#### SELECTED PASSAGE ####

Klara and the Sun, written by Kazuo Ishiguronarrates the relationship between a personal care robot and a teenager.

I discovered Klara and the Sun, a book by Kazuo Ishiguro, on Instagram. The algorithm identified I spent my time looking at illustrations and stationery product images. In its attempt to personalize the content to keep me engaged in the platform, it sent me a reading that could keep catch me: The story of a Klara, a robot.

I find it curious to have discovered Klara and the Sun like this. Part of nowadays discussion of technological advances focuses on the role of how algorithms influence the way we perceive reality; for instance, by personalizing what we consume online. In this novel, we see how a robot learns about human attitudes and actions. But going deeper: What is Klara and the Sun about?

Who is Klara?

Klara is a personal care android designed to look after teenagers. She is also the narrator of this story. Introduced in the book as an artificial friend – better known as AF – she spends her early days recognizing the world from the window store where she is displayed. Klara has extraordinary observation capabilities that distinguish her from her AF peers. Little by little, she learns about humans and the interaction between themselves until she meets Josie and her mother, her new owners.

#### DATA LINES ####

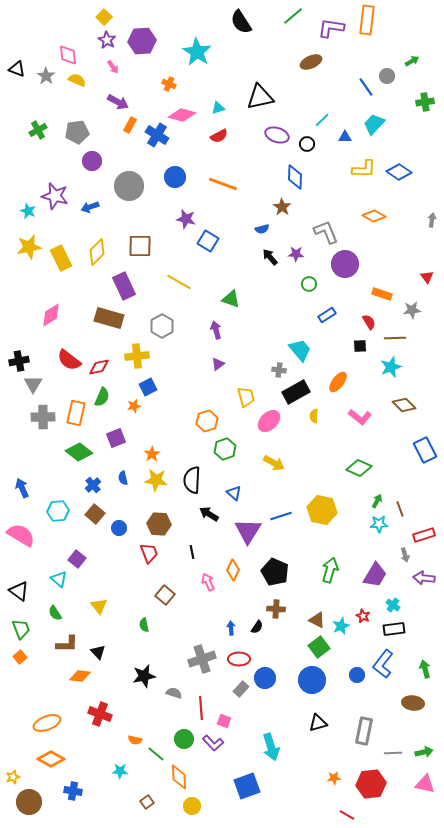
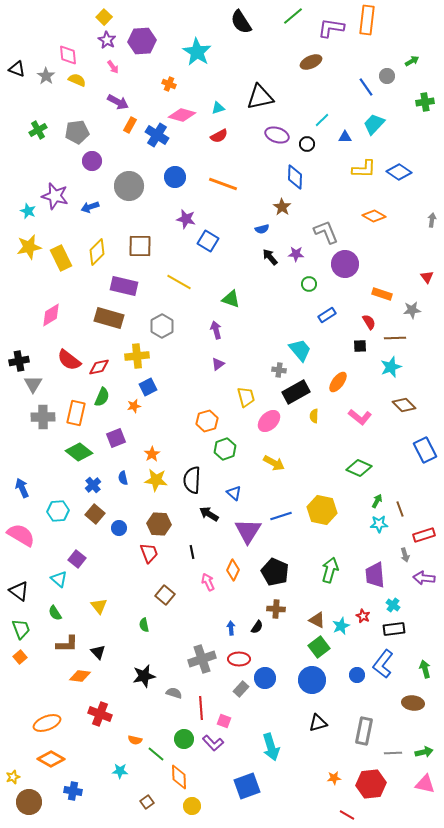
purple rectangle at (124, 286): rotated 52 degrees counterclockwise
purple trapezoid at (375, 575): rotated 144 degrees clockwise
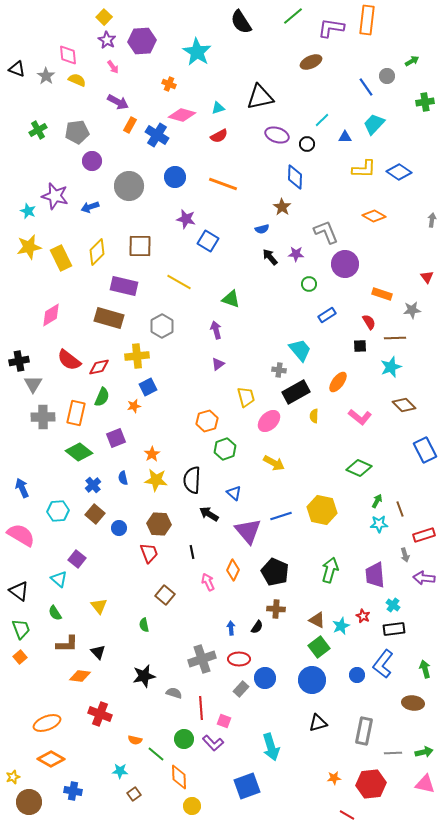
purple triangle at (248, 531): rotated 12 degrees counterclockwise
brown square at (147, 802): moved 13 px left, 8 px up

####

== GIVEN EXERCISE ==
Please reproduce the Klara and the Sun passage above in full, word for word.

== WORKED SOLUTION ==
Klara and the Sun, written by Kazuo Ishiguronarrates the relationship between a personal care robot and a teenager.

I discovered Klara and the Sun, a book by Kazuo Ishiguro, on Instagram. The algorithm identified I spent my time looking at illustrations and stationery product images. In its attempt to personalize the content to keep me engaged in the platform, it sent me a reading that could keep catch me: The story of a Klara, a robot.

I find it curious to have discovered Klara and the Sun like this. Part of nowadays discussion of technological advances focuses on the role of how algorithms influence the way we perceive reality; for instance, by personalizing what we consume online. In this novel, we see how a robot learns about human attitudes and actions. But going deeper: What is Klara and the Sun about?

Who is Klara?

Klara is a personal care android designed to look after teenagers. She is also the narrator of this story. Introduced in the book as an artificial friend – better known as AF – she spends her early days recognizing the world from the window store where she is displayed. Klara has extraordinary observation capabilities that distinguish her from her AF peers. Little by little, she learns about humans and the interaction between themselves until she meets Josie and her mother, her new owners.